*** Opening of TEXT UNDER STUDY ***

UK Mail (LON:UKM) claims to be one of the leading independent parcel, mail and logistics services companies within the UK and the main alternative to Royal Mail for business requirements.
Why Am I Interested?
It pops up on my new prototype screen (one of the '19' identified in Financial Ratios); Reasonable valuation/yield - PER of 13x and yield of 6%; and Cash generative and net cash on the balance sheet.
Background
History & Business Model
The Business was set up in 1974 by Peter Kane, who acts as Chairman, and grew with the help of his brother, Michael Kane, who stood down as Non-Exec to retire in 2010. The Kane brothers and family hold 59% of the ordinary share capital of the Company. The Company is organised into four separate divisions: Mail - 45% of turnover and 7% operating margin - collects up to 17m mail items a day for over 1,000 corporate customers. Mail is sorted, consolidated and handed over to Royal Mail to deliver the final mile. Licensed by Postcomm (= barrier to entry); Parcels - 43% of t/o, 9% op margin - next-day B2B and B2C parcel delivery services; Pallets - 8% of t/o, 6% op margin - distribution of palletised goods through a network of 80 suppliers; and Courier - 4% of t/o, 13% op margin - same day delivery service.
The Business has grown turnover every year since 2001 (except for a flat 2010) and operating profit has been between £12m and £20m each year. Operating margins have fallen as lower-margin Mail has taken an increasingly large share of turnover, and there was a slight blip in 2006 when cost-cutting measures and price increases back-fired. The existing CEO joined at the end of 2005 and has grown PBT three-fold since then.
The Strategy is to strengthen its position as the "UK's leading integrated postal group" through (i) integrating the network (think IT) to make best use of resources (lowest cost) to deliver the breadth of services offered and (ii) increasing market share through new products and services. The Company changed its name from Business Post Group to UK Mail in October 2009.

*** Close of TEXT UNDER STUDY ***

EXERCISES TO COMPLETE:
**1)** In the UK Mail profile, what percentage of the company's ordinary share capital do the Kane brothers and family hold?
**2)** According to the UK Mail profile, why have the company's operating margins fallen? Answer in one to three sentences.

*** Opening of MATERIAL PROVIDED ***

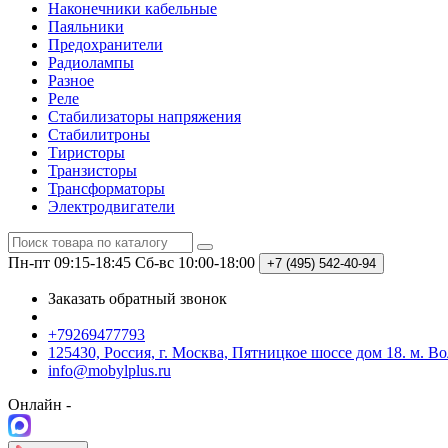
Наконечники кабельные
Паяльники
Предохранители
Радиолампы
Разное
Реле
Стабилизаторы напряжения
Стабилитроны
Тиристоры
Транзисторы
Трансформаторы
Электродвигатели
Пн-пт 09:15-18:45
Сб-вс 10:00-18:00
+7 (495)
542-40-94
Заказать обратный звонок
+79269477793
125430, Россия, г. Москва, Пятницкое шоссе дом 18. м. В
info@mobylplus.ru
Онлайн -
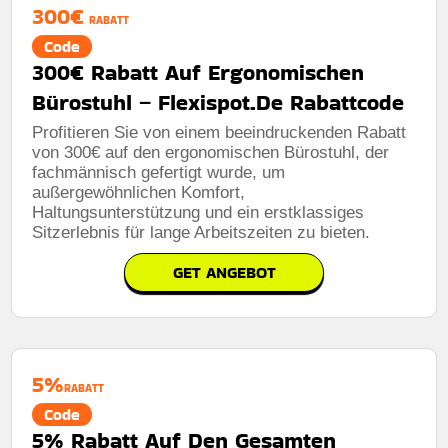
300€
RABATT
Code
300€ Rabatt Auf Ergonomischen
Bürostuhl – Flexispot.De Rabattcode
Profitieren Sie von einem beeindruckenden Rabatt
von 300€ auf den ergonomischen Bürostuhl, der
fachmännisch gefertigt wurde, um
außergewöhnlichen Komfort,
Haltungsunterstützung und ein erstklassiges
Sitzerlebnis für lange Arbeitszeiten zu bieten.
GET ANGEBOT
5%
RABATT
Code
5% Rabatt Auf Den Gesamten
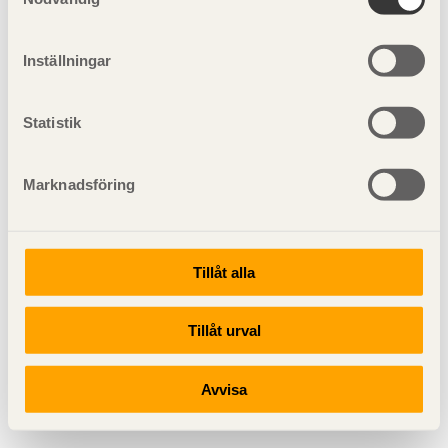
Inställningar
Statistik
Marknadsföring
Tillåt alla
Tillåt urval
Avvisa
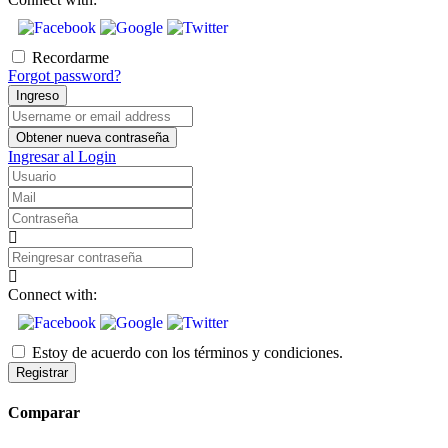
Recordarme
Forgot password?
Ingreso
Username
or
Obtener nueva contraseña
email
Ingresar al Login
address
Usuario
Mail
Contraseña
Reingresar
contraseña
Connect with:
Estoy de acuerdo con los términos y condiciones.
Registrar
Comparar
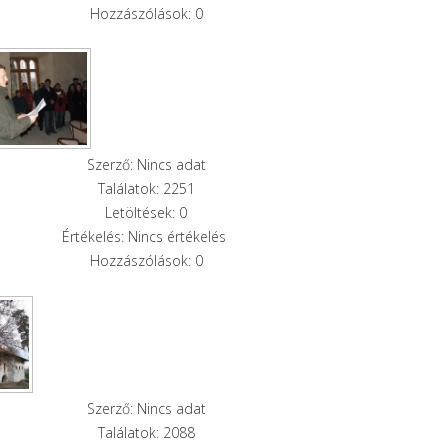
Hozzászólások: 0
Szerző: Nincs adat
Találatok: 2251
Letöltések: 0
Értékelés: Nincs értékelés
Hozzászólások: 0
Szerző: Nincs adat
Találatok: 2088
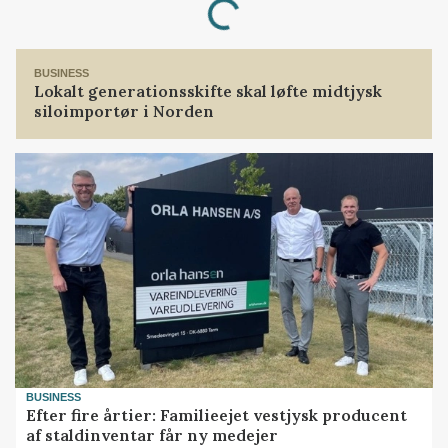
BUSINESS
Lokalt generationsskifte skal løfte midtjysk
siloimportør i Norden
BUSINESS
Efter fire årtier: Familieejet vestjysk producent
af staldinventar får ny medejer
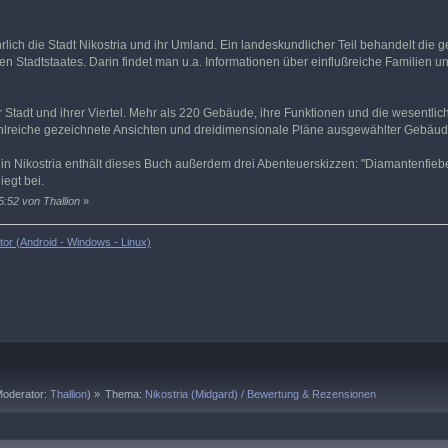
lich die Stadt Nikostria und ihr Umland. Ein landeskundlicher Teil behandelt die ges
n Stadtstaates. Darin findet man u.a. Informationen über einflußreiche Familien u
er Stadt und ihrer Viertel. Mehr als 220 Gebäude, ihre Funktionen und die wesentl
hlreiche gezeichnete Ansichten und dreidimensionale Pläne ausgewählter Gebäude s
n Nikostria enthält dieses Buch außerdem drei Abenteuerskizzen: "Diamantenfieber", 
iegt bei.
5:52 von Thallion
»
or (Android - Windows - Linux)
oderator:
Thallion
) »
Thema:
Nikostria (Midgard) / Bewertung & Rezensionen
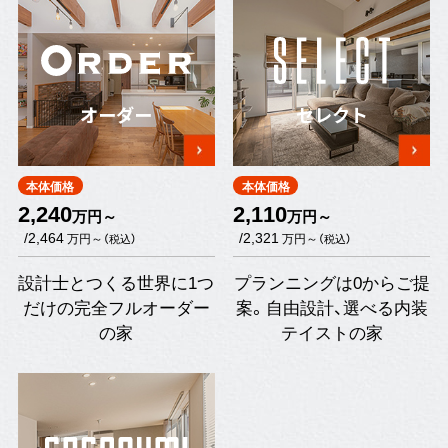
オーダー
セレクト
本体価格
本体価格
2,240
2,110
万円～
万円～
/2,464
/2,321
万円～
万円～
（税込）
（税込）
設計士とつくる世界に1つ
プランニングは0からご提
だけの完全フルオーダー
案。自由設計、選べる内装
の家
テイストの家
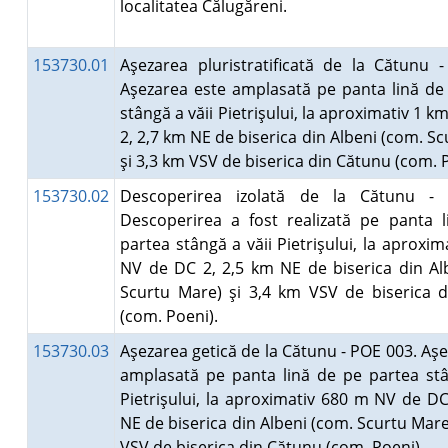
localitatea Călugăreni.
153730.01
Aşezarea pluristratificată de la Cătunu 
Aşezarea este amplasată pe panta lină de
stângă a văii Pietrişului, la aproximativ 1 
2, 2,7 km NE de biserica din Albeni (com. S
şi 3,3 km VSV de biserica din Cătunu (com. 
153730.02
Descoperirea izolată de la Cătunu -
Descoperirea a fost realizată pe panta 
partea stângă a văii Pietrişului, la aproxi
NV de DC 2, 2,5 km NE de biserica din Al
Scurtu Mare) şi 3,4 km VSV de biserica 
(com. Poeni).
153730.03
Aşezarea getică de la Cătunu - POE 003. Aş
amplasată pe panta lină de pe partea stâ
Pietrişului, la aproximativ 680 m NV de DC
NE de biserica din Albeni (com. Scurtu Mare
VSV de biserica din Cătunu (com. Poeni).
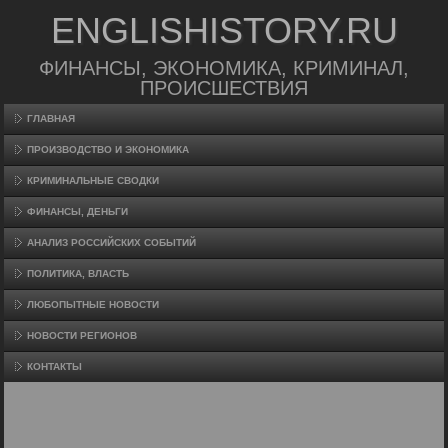
ENGLISHISTORY.RU
ФИНАНСЫ, ЭКОНОМИКА, КРИМИНАЛ,
ПРОИСШЕСТВИЯ
ГЛАВНАЯ
ПРОИЗВΟДСТВО И ЭКОНОМИКА
КРИМИНАЛЬНЫЕ СВОДКИ
ФИНАНСЫ, ДЕНЬГИ
АНАЛИЗ РОССИЙСКИХ СОБЫТИЙ
ПОЛИТИКА, ВЛАСТЬ
ЛЮБОПЫТНЫЕ НОВОСТИ
НОВОСТИ РЕГИОНОВ
КОНТАКТЫ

*** Close of MATERIAL PROVIDED ***

TASK-BY-TASK SOLUTIONS:
**1)** 59%

**2)** Operating margins have fallen because the Mail division, which has a lower margin, has taken an increasingly large share of turnover. Mail earns a 7% operating margin, below Parcels at 9% and Courier at 13%.